- _Exercise requirements_:
Search the data for the string "class", and report each line where it is found.

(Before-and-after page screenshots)
******

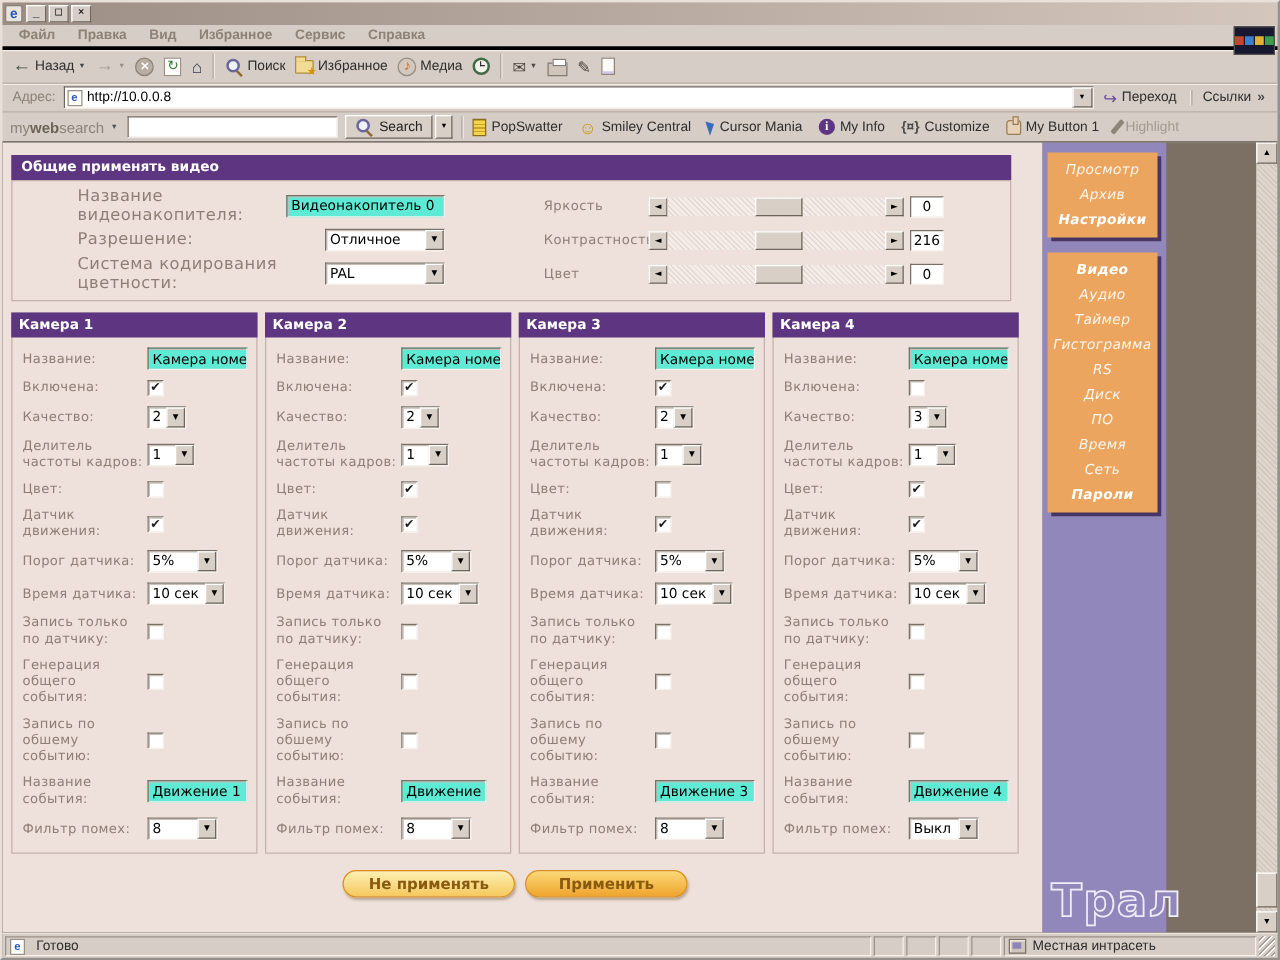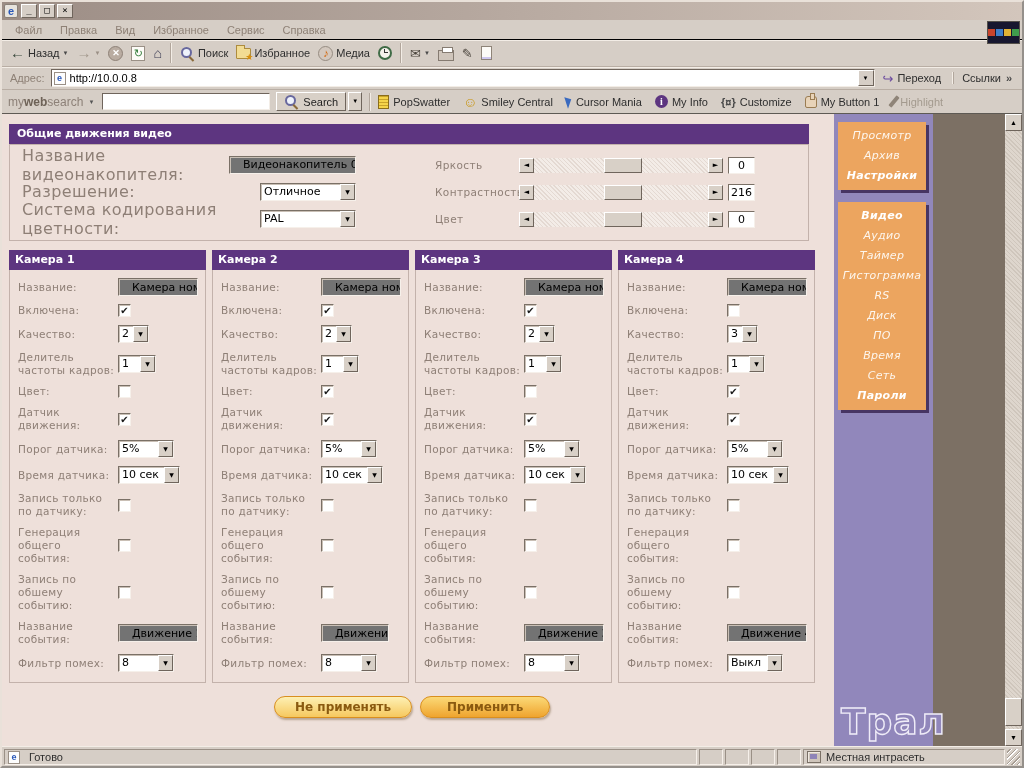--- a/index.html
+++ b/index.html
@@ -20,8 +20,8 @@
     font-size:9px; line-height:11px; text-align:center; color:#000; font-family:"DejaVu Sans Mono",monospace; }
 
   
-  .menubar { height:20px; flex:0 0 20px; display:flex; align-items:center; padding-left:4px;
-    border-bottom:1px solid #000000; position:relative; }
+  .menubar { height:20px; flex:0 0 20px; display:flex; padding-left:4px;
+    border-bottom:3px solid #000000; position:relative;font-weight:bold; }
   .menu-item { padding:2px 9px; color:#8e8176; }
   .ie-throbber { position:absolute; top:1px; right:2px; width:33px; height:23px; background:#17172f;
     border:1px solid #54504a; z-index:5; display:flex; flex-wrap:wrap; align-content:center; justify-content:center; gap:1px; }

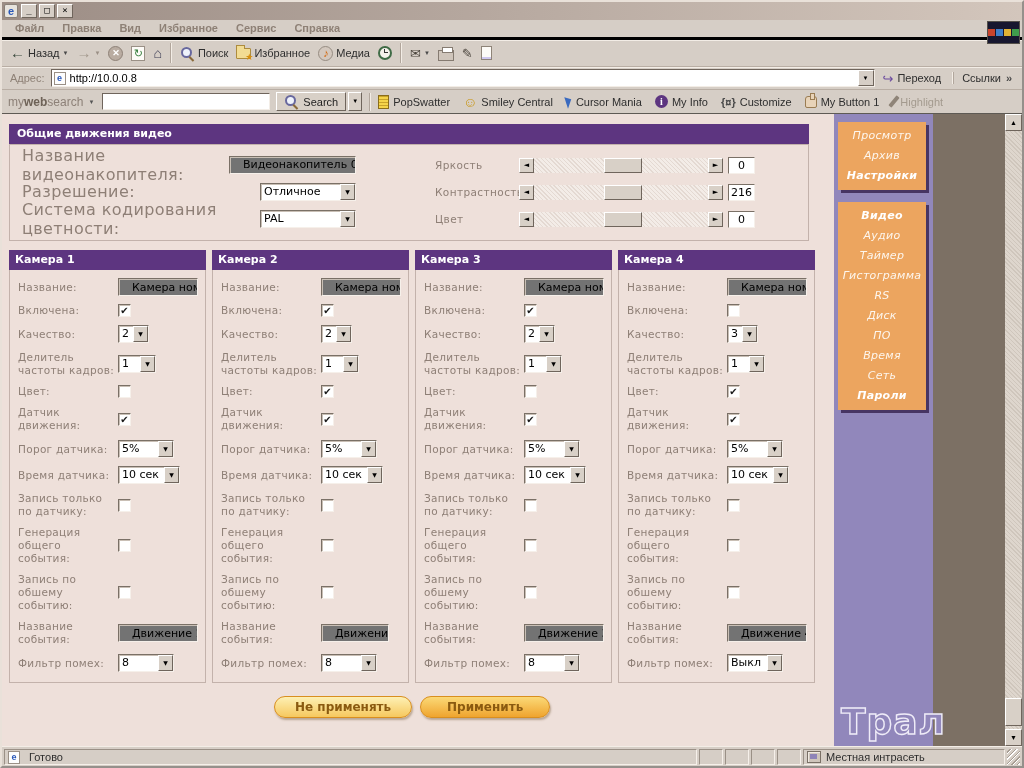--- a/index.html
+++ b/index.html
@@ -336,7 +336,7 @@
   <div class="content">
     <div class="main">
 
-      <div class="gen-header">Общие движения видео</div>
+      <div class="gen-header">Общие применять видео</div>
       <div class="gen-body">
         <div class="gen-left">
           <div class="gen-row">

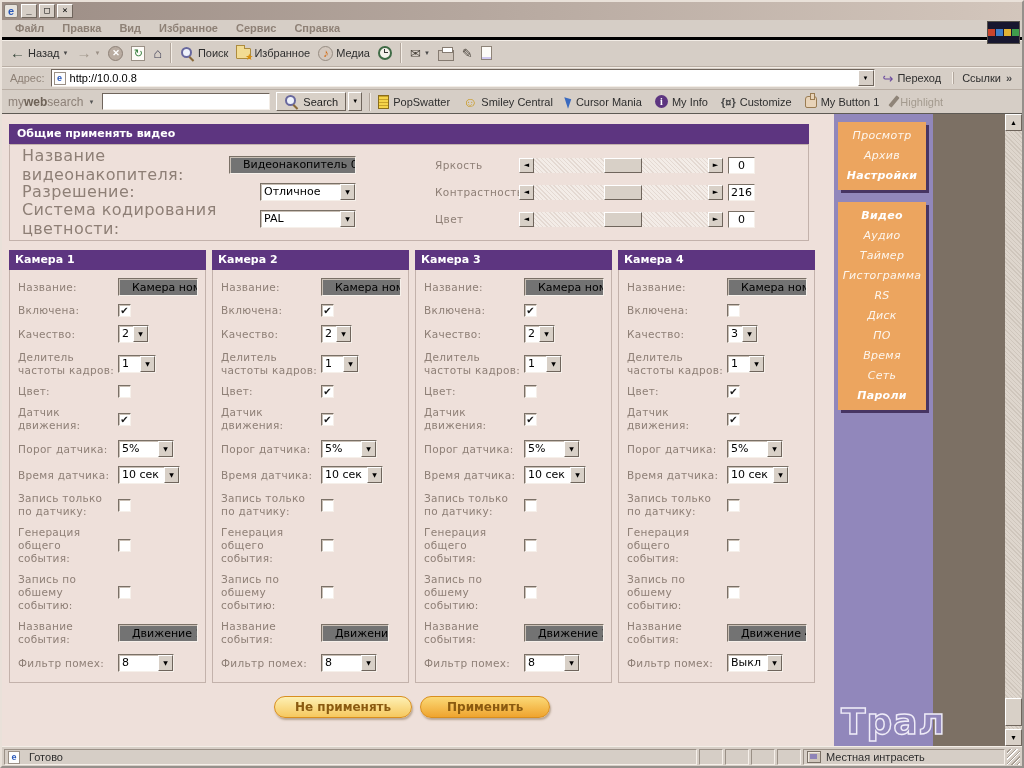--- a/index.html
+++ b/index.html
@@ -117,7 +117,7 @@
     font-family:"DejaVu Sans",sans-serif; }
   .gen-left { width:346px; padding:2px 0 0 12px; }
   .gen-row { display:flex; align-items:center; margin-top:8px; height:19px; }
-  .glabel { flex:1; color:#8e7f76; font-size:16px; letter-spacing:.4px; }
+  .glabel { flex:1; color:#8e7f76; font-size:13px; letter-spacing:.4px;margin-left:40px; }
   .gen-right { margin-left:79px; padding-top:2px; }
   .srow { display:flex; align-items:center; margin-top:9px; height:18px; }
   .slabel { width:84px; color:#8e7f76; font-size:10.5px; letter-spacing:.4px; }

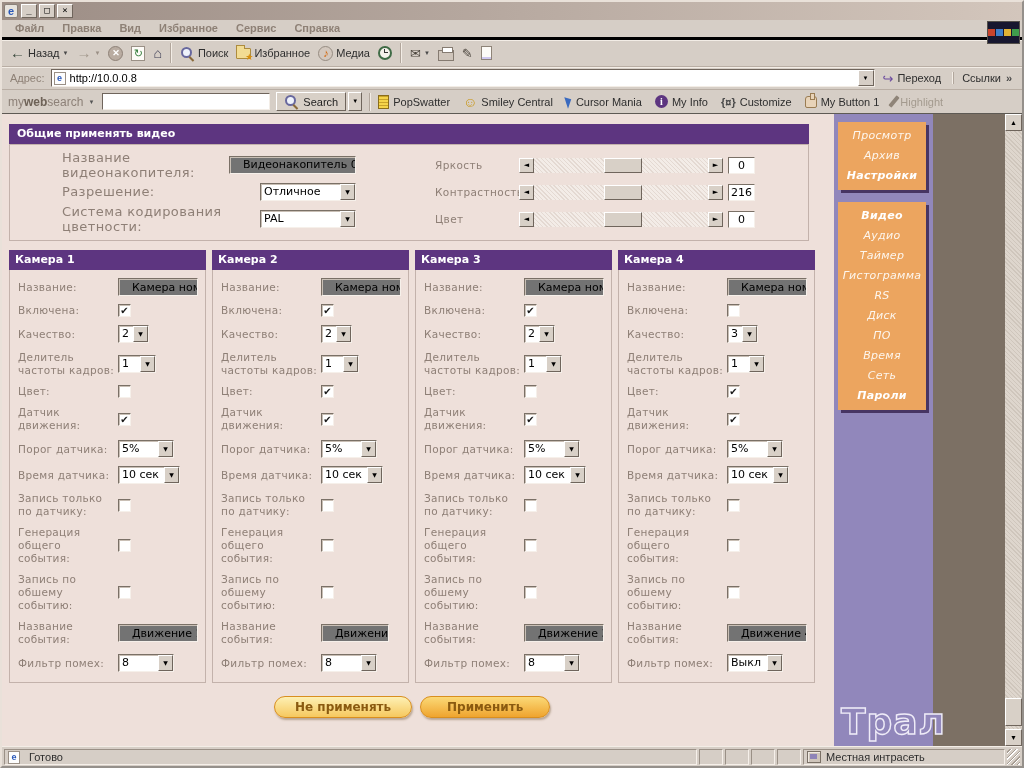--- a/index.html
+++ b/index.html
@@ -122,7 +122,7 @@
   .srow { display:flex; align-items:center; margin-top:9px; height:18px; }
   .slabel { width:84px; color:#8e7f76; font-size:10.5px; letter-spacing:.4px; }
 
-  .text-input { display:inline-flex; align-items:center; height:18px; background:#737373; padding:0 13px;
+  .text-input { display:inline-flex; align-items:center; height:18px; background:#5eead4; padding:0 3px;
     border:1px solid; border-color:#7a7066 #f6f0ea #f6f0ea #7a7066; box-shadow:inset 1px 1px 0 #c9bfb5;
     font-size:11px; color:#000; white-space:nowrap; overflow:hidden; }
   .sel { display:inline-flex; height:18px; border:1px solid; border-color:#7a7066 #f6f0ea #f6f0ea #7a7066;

******

- _Exercise answer_:
   <div class="content">
     <div class="main">
-      <div class="gen-header">Общие движения видео</div>
+      <div class="gen-header">Общие применять видео</div>
       <div class="gen-body">
         <div class="gen-left">
           <div class="gen-row">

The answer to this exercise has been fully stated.